Historie

Begin 1929 werd tussen Fokker en LVA een contract getekend voor twee prototypes voor jachtvliegtuig.
Aanvankelijk had men twee versies van de Fokker D.XV in gedachten, waarbij de ene een zwaardere en de andere een lichtere uitvoering zouden worden.
Uiteindelijk is gekozen voor de D.XVI, die daar eigenlijk tussen in zat.

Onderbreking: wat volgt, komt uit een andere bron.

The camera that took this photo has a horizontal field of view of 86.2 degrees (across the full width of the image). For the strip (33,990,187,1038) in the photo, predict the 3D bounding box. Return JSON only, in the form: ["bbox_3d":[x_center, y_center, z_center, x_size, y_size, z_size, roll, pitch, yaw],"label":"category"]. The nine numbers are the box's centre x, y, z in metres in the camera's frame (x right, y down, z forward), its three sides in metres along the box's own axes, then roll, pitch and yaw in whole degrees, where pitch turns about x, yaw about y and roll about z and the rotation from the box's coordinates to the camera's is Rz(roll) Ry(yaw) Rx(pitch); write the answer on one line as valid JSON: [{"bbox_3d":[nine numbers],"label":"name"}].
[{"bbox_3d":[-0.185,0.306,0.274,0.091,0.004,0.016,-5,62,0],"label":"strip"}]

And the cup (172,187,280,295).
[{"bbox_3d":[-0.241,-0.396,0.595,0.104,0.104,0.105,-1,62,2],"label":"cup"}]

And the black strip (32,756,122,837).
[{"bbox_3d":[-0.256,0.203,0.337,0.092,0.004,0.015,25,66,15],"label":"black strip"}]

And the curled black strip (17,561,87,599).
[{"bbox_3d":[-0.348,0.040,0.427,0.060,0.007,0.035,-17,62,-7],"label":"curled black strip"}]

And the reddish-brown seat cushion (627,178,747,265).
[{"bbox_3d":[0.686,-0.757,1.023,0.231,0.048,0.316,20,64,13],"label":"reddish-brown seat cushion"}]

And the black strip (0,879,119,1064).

In de zomer van 1929 was het eerste prototype gereed, het tweede exemplaar was in februari 1930 gereed.
Het toestel was ontworpen door Reinhold Platz en was een anderhalfdekker met een Armstrong Siddeley Jaguar stermotor met townend ring.
Aanvankelijk waren nog wel wat kinderziekten, maar toen die waren opgelost, bleek het een populair toestel.
De LVA-machines verschilden ten opzichte van de prototypes en overige seriemachines, zo was de doorgaande as van het landingsgestel vervangen door een gescheiden ophanging; de lange schoorstijl van romp naar de vleugelstijlen was vervallen en de uitlaatpijpen liepen aan beide zijden van de romp ver naar achteren door.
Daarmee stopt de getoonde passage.